--- Records Enclosed Below ---

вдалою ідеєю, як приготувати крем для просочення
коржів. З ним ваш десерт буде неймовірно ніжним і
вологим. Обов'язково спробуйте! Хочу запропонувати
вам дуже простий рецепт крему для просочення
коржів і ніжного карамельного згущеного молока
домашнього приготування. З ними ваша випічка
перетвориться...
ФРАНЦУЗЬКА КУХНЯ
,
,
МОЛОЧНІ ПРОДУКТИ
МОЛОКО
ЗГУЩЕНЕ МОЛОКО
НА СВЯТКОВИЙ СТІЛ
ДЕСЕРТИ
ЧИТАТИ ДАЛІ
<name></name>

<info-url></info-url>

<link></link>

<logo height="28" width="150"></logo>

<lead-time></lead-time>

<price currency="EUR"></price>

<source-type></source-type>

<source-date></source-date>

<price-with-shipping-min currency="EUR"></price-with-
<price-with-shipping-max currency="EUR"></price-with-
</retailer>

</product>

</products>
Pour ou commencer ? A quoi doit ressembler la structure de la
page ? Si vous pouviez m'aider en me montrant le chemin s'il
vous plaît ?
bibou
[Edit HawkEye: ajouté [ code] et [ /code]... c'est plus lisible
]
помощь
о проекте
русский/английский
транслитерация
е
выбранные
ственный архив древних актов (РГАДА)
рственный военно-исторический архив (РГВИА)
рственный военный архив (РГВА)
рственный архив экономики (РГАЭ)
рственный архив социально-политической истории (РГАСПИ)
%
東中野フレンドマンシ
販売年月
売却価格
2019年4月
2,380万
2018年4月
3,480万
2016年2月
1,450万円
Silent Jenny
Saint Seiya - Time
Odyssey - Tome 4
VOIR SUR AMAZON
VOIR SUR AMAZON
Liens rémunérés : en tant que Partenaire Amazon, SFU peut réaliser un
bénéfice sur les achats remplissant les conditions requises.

--- End of Enclosed Records ---

Problem to work on: Please put every line of the records above into a JSON list of strings, one string per line, and leave out the blank lines.

Answer for this exercise:
[
  "вдалою ідеєю, як приготувати крем для просочення",
  "коржів. З ним ваш десерт буде неймовірно ніжним і",
  "вологим. Обов'язково спробуйте! Хочу запропонувати",
  "вам дуже простий рецепт крему для просочення",
  "коржів і ніжного карамельного згущеного молока",
  "домашнього приготування. З ними ваша випічка",
  "перетвориться...",
  "ФРАНЦУЗЬКА КУХНЯ",
  ",",
  ",",
  "МОЛОЧНІ ПРОДУКТИ",
  "МОЛОКО",
  "ЗГУЩЕНЕ МОЛОКО",
  "НА СВЯТКОВИЙ СТІЛ",
  "ДЕСЕРТИ",
  "ЧИТАТИ ДАЛІ",
  "<name></name>",
  "<info-url></info-url>",
  "<link></link>",
  "<logo height=\"28\" width=\"150\"></logo>",
  "<lead-time></lead-time>",
  "<price currency=\"EUR\"></price>",
  "<source-type></source-type>",
  "<source-date></source-date>",
  "<price-with-shipping-min currency=\"EUR\"></price-with-",
  "<price-with-shipping-max currency=\"EUR\"></price-with-",
  "</retailer>",
  "</product>",
  "</products>",
  "Pour ou commencer ? A quoi doit ressembler la structure de la",
  "page ? Si vous pouviez m'aider en me montrant le chemin s'il",
  "vous plaît ?",
  "bibou",
  "[Edit HawkEye: ajouté [ code] et [ /code]... c'est plus lisible",
  "]",
  "помощь",
  "о проекте",
  "русский/английский",
  "транслитерация",
  "е",
  "выбранные",
  "ственный архив древних актов (РГАДА)",
  "рственный военно-исторический архив (РГВИА)",
  "рственный военный архив (РГВА)",
  "рственный архив экономики (РГАЭ)",
  "рственный архив социально-политической истории (РГАСПИ)",
  "%",
  "東中野フレンドマンシ",
  "販売年月",
  "売却価格",
  "2019年4月",
  "2,380万",
  "2018年4月",
  "3,480万",
  "2016年2月",
  "1,450万円",
  "Silent Jenny",
  "Saint Seiya - Time",
  "Odyssey - Tome 4",
  "VOIR SUR AMAZON",
  "VOIR SUR AMAZON",
  "Liens rémunérés : en tant que Partenaire Amazon, SFU peut réaliser un",
  "bénéfice sur les achats remplissant les conditions requises."
]